■ **Set of tasks**:
A. For the excerpt on V2 and V3 word order in learner production, decide whether each statement agrees with it, answering yes or no and quoting the words that settle it: (i) On test level 3, every participant produces sentences with non-initial subjects. (ii) Most of the sentences with objects in first position have V3 word order. (iii) The share of participants who only use V3 rises across the higher test levels.
B. Write the passage that follows the last sentence of the excerpt on V2 and V3 word order in learner production.
[[ Given text open ]]
5.1. Production patterns on test levels 1–3
Figure 1A shows the production patterns for all participants. On test level 1, there is a relatively high share of participants who do not produce declarative sentences with non-initial subjects (38%), but the share decreases on level 2 (24%). On level 3, all participants produce XSV/XVS. Of the 217 participants, the most common production pattern is to only produce V2 (87 learners, 40%). From test level 1 to 2, the share increases, but then decreases again from level 2 to level 3.
The share of participants who use both V2 and V3 is small on levels 1 and 2 (both 8%), but increases drastically on level 3 (59%), where everyone produces sentences with non-initial subjects. The share of participants who only use V3 is 19% on level 1 and gradually decreases for higher levels. On level 3, just one Greek learner only produces V3.
5.2. Individual variation and L1 patterns
Figure 1B shows the number of V2 and V3 sentences for each of the 153 participants who produced declarative sentences with non-initial subjects. For the non-V2 learners, there is individual variation in the number of XVS sentences (and the success rate) per participant, but generally, the number of V2 sentences increases drastically on test level 3.
Seven V2 learners do not produce sentences with non-initial subjects and are not represented in the figure. Of the remaining 17 V2 learners, only two produce V3. As seen in Figure 1B, the learner on level 3 produces five out of six of the V3 sentences produced by the entire learner group. The general pattern with a large increase in the number of V2 sentences on level 3 is also found for this learner group.
Supplementary Table S7 shows the distribution on test level and L1 for the 153 learners producing sentences with non-initial subjects. The V2 group has a lower share of level 1 learners (35% versus 58%) and a higher share of learners on level 2 (41% versus 24%) and 3 (24% versus 18%).
5.3. Distribution of V2 and V3 on sentence types
Table 2 shows the share of V2 in declarative clauses and interrogative clauses. As mentioned, the interrogative clauses have consistently high accuracy rates. For the 491 declarative clauses with non-initial subjects, one out of four sentences have ungrammatical V3 word order.
Table 2 also provides an overview of the syntactic functions of the different sentence constituents found in first position in the corpus. The first constituent is almost always an adverbial (similar to Hagen’s (Reference Hagen1992) findings for Norwegian). Only six sentences have objects in first position, most of them with V2. Although the share of V2 is seemingly higher after objects than after adverbials, in line with Bolander’s (Reference Bolander, Hyltenstam and Obler1989) findings, the numbers are small and any conclusion uncertain. Finally, the category ‘After other’ contains nine sentences, all with V2. In three of these sentences, the first constituent is the complement of a preposition, as shown in Table 2. This category also contains sentence intertwinings (Poulsen, Reference Poulsen2008) (N = 2), as seen in (17) where det is a topicalized constituent from a subordinate clause.
[[ Given text closed ]]
[[ Given entries open ]]
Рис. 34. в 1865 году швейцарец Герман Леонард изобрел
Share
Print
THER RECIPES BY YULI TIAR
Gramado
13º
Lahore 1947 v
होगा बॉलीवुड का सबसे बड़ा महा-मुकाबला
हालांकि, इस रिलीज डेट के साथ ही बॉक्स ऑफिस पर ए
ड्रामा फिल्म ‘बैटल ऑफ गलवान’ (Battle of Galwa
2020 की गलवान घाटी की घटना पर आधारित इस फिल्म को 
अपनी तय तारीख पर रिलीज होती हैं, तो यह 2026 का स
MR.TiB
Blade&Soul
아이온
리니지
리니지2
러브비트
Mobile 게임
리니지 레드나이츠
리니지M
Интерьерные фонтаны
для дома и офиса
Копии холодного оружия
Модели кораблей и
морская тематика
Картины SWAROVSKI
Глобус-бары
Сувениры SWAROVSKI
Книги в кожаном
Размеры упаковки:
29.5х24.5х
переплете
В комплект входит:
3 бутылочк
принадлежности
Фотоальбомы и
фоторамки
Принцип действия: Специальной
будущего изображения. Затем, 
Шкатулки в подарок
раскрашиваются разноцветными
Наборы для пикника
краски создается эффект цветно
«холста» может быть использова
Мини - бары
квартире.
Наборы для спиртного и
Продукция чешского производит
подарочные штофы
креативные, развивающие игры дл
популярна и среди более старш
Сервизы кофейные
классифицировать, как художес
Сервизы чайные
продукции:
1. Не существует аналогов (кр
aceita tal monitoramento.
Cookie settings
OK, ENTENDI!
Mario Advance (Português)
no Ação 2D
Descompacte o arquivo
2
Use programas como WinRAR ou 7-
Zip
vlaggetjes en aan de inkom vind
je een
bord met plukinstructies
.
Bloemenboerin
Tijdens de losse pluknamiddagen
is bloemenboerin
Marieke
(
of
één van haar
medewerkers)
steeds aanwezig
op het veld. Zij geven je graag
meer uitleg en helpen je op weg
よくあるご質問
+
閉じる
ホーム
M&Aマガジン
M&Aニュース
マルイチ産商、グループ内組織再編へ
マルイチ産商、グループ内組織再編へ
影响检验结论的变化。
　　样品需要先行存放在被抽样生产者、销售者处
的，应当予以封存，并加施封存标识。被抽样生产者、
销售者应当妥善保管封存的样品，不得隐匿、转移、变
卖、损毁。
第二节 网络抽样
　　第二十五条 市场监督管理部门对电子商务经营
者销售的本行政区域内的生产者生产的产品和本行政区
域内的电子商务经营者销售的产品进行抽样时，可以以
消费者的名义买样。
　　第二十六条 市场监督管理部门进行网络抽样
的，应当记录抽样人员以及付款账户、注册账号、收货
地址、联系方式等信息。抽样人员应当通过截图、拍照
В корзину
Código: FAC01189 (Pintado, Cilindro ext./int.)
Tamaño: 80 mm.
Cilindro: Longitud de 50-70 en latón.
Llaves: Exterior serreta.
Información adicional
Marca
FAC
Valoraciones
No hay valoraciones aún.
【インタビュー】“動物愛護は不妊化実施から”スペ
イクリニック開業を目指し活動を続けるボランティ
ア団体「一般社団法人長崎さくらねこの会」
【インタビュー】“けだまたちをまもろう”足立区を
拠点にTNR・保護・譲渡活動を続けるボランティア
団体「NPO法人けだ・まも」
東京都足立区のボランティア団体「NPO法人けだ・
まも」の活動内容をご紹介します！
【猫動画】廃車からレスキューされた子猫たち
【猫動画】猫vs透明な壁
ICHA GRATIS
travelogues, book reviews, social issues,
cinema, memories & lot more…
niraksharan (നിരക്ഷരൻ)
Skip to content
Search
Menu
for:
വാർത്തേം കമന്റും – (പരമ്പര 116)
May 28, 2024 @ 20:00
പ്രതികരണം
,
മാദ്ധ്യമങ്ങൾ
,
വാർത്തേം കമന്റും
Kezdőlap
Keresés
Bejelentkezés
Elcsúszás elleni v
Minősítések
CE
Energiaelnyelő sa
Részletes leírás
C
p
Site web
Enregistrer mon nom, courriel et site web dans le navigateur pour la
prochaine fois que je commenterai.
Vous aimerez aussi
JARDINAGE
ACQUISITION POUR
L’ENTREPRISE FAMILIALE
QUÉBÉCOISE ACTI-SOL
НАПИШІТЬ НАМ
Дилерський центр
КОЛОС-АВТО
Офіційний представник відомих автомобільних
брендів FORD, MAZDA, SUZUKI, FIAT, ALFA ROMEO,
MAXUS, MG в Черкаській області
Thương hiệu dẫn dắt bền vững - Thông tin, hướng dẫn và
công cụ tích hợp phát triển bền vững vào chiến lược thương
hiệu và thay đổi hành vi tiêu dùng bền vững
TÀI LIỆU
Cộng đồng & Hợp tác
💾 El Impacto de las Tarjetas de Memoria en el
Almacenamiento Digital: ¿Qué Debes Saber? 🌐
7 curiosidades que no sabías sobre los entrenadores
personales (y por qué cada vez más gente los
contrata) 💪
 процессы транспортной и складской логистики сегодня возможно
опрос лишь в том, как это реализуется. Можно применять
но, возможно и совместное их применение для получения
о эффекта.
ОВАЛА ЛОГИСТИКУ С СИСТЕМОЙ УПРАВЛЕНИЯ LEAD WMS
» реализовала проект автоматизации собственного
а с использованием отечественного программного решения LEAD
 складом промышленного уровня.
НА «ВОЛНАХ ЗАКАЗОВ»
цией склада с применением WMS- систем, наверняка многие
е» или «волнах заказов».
[[ Given entries closed ]]
■ **Response list**:
A.
(i) Yes: "On level 3, all participants produce XSV/XVS."
(ii) No: "Only six sentences have objects in first position, most of them with V2."
(iii) No: "The share of participants who only use V3 is 19% on level 1 and gradually decreases for higher levels."

B.
Finally, this category contains sentences in which the syntactic role of the first constituent cannot be decided (N = 4), e.g. (18) in which Når i skolen ‘when in the school’ is anomalous in Danish. It may be intended as a subordinate clause Når vi er i skolen ‘When we are in the school’.
5.4. Model results: the role of L1, test level and constituent length
Table 3A shows the results for the statistical model. As expected, we found an effect of L1 background (hypothesis 2) (p < 0.01), so that V2 learners had higher accuracy than non-V2 learners. Contrary to our expectations, the effect of test level (hypothesis 1) did not reach statistical significance, although it trended (p = 0.055). The nonsignificant effect of test level is small compared to the effect of L1, as seen in the estimates. If the estimates are transformed to probabilities, the probability for V2 is 83% when all fixed effects are set to their baseline. The probability increases to 89% when test level increases from 1 to 3. The probability increases to 98% when L1 changes from non-V2 to V2 (with all other fixed effects set to their baseline). Supplementary Figure S2 provides an overview of the distribution of V2 versus V3 sentences on test levels and L1s. The effect of L1 is clearly illustrated, as most sentences produced by V2 learners have V2 word order.
Note: Significance codes: *** p < 0.001, ** p < 0.01, * p < 0.05,. p < 0.1. (A) shows model results (number of observations = 491, participants = 153). (B) shows the share of correct V2 in declarative sentences. (C) shows model results for the post-hoc test which only included the non-V2 learners (number of observations = 428, participants = 136).
As shown in Table 3A, we also found effects of constituent length. We found a small effect of the number of words of the constituent in first position (hypothesis 3.1) (p < 0.05). The more words there were in first position, the more V3 we found. To examine whether the effect was carried by subordinate clauses in first position, we ran the model again on a dataset without the 81 constituents containing a subordinate clause. The effect disappeared, suggesting that the length of constituents, besides those which contain a subordinate clause, may not matter (cf. Section 6.2) (see model results in Supplementary Table S8). Moreover, we found the expected effect of subject length (hypothesis 3.2) (p < 0.05), so that when the subject consists of multiple words (versus one word), the more V3 sentences are produced. The effect of verb length (hypothesis 3.3) was small and only trended toward significance (p = 0.072).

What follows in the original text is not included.